[Electronics source listings]
>>>

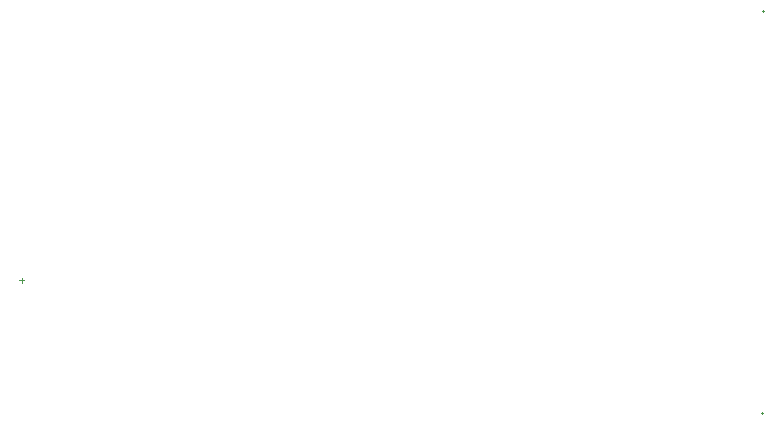
<source format=gm1>
G04*
G04 #@! TF.GenerationSoftware,Altium Limited,Altium Designer,19.0.10 (269)*
G04*
G04 Layer_Color=16711935*
%FSLAX44Y44*%
%MOMM*%
G71*
G01*
G75*
%ADD11C,0.2540*%
%ADD120C,0.1000*%
D11*
X1750802Y599965D02*
Y599967D01*
X1751552Y940600D02*
Y940602D01*
D120*
X1121696Y712470D02*
X1125696D01*
X1123696Y710470D02*
Y714470D01*
M02*

</source>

<<<

Output each entry above word for word. The pictures stay out.

<source format=gm1>
G04*
G04 #@! TF.GenerationSoftware,Altium Limited,Altium Designer,19.0.10 (269)*
G04*
G04 Layer_Color=16711935*
%FSLAX44Y44*%
%MOMM*%
G71*
G01*
G75*
%ADD11C,0.2540*%
%ADD120C,0.1000*%
D11*
X1750802Y599965D02*
Y599967D01*
X1751552Y940600D02*
Y940602D01*
D120*
X1121696Y712470D02*
X1125696D01*
X1123696Y710470D02*
Y714470D01*
M02*

</source>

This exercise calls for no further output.